If you wanted to get rich, how would you do it? I think your best bet would be to start or join a startup. That’s been a reliable way to get rich for hundreds of years. The word “startup” dates from the 1960s, but what happens in one is very similar to the venture-backed trading voyages of the Middle Ages.

Paul Graham, Hackers & Painters

Web software companies are interesting from an economics perspective because they maximize leverage. If a piece of software becomes popular, the company behind it often becomes enormously successful.

Like any business, web companies have expenses. The two cold goals of any corporation are to turn a profit and simultaneously reduce overhead.
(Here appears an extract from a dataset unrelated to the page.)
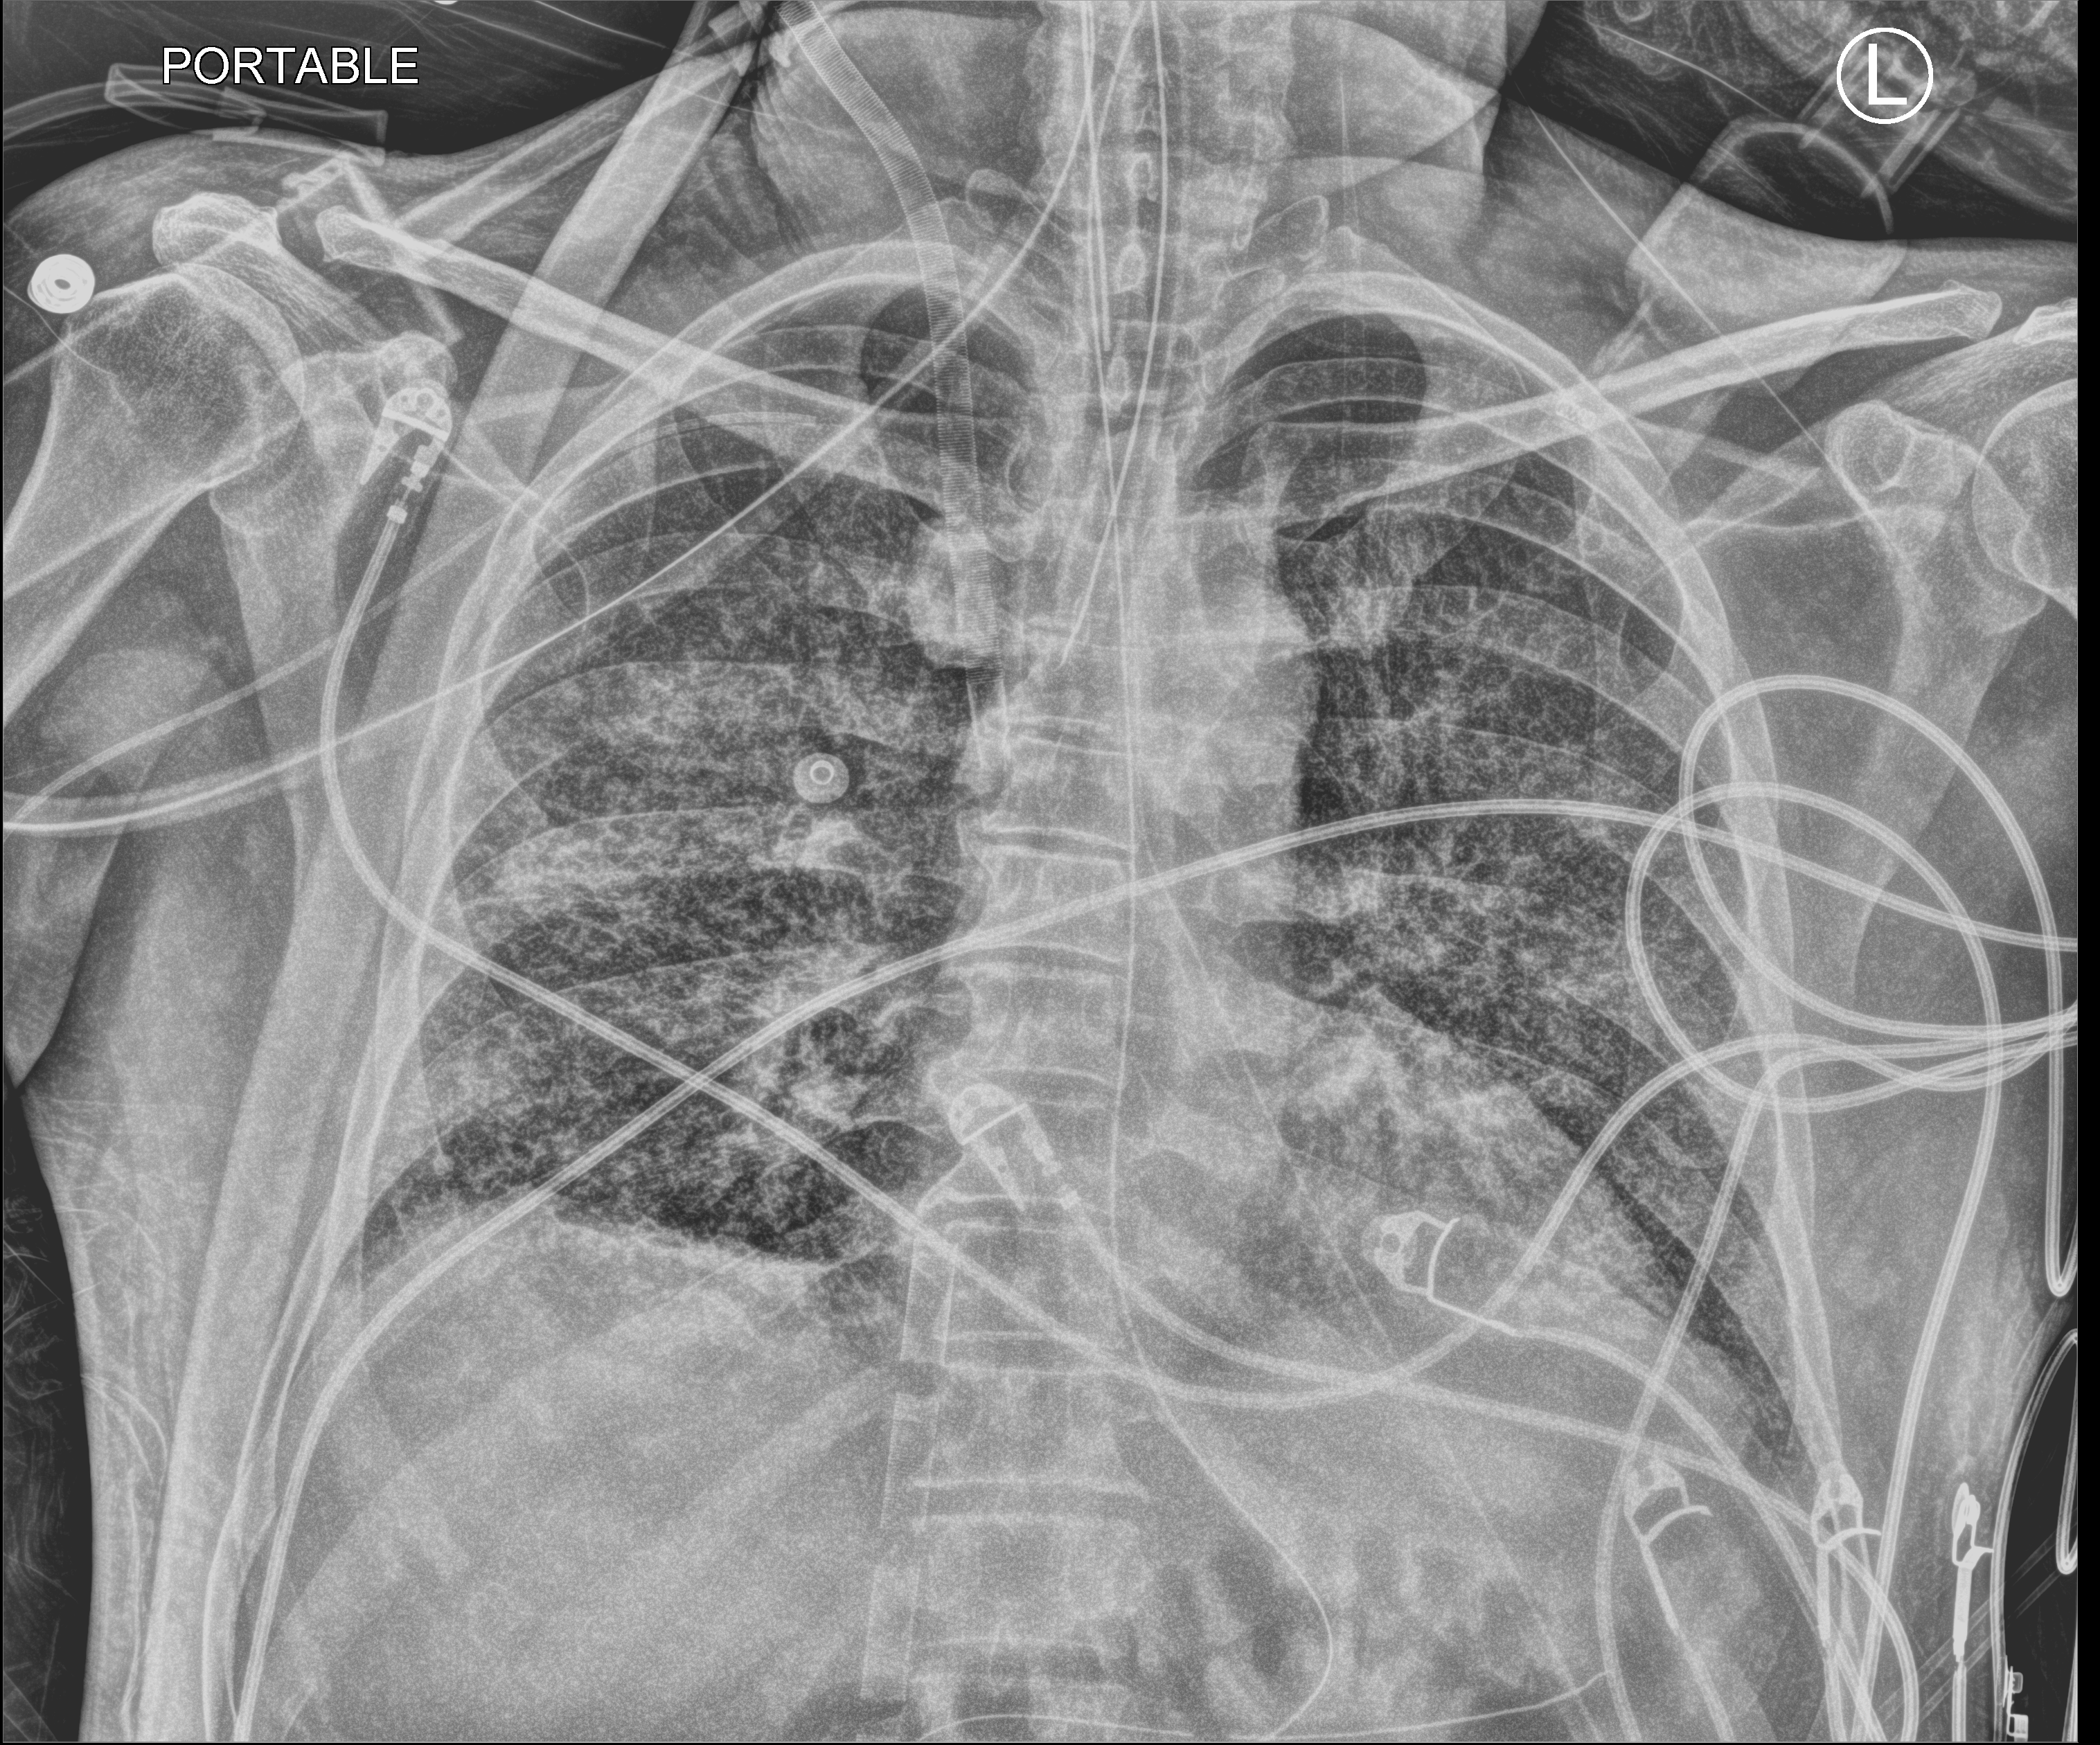
Bedside chest radiograph (computed radiography); anteroposterior (AP) projection. Patient hospitalised with COVID-19; male, aged 18–59 years.
Hospital-stay facts (about this admission, not read from this image; timing relative to this image not recorded): other chronic lung disease (admission record): no; mechanically ventilated during this hospital stay: yes; hypertension (admission record): no.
In the recent past, a web-based company would have to buy and operate pricey server hardware. New web companies don’t bother maintaining hardware, they pay other companies such as Amazon do that. A cluster of 4 GPUs (6144 total cores) running at 100% utilization, with 1tb of storage, 1tb of data transfer in and 1tb of data transfer out comes to well under $2000 for the month. A great example of a company that uses ‘the cloud’ to host its services is soundcloud.

Besides compute/bandwidth costs, a web company must also maintain a payroll. At last check, Google was paying 53,546 individuals. With an average starting salary of $82k, that’s roughly $366m in pay per month. Also, bigger companies tend to get involved in expensive lawsuits.

So, with hardware being cheap and easy to deploy, how can a web company reduce its employee and lawsuit overhead? Open source, of course! Open source companies generally avoid lawsuits because they are never accused of patent infringement. They also don’t need as many employees for two reasons: 1) the use of open code written by others and, 2) free development from the wider community. By using cloud hosting services and open source, a startup may keep its core team small, outsource hardware, and in theory remain nimble / efficient well into maturity.

With miniscule expenses and some sort of scaling model (catch 22?), the coins flow freely. Business can avoid the inevitable clinging and bloat that comes with success.

The next question is, “will the role of corporate Officer soon be non-human?”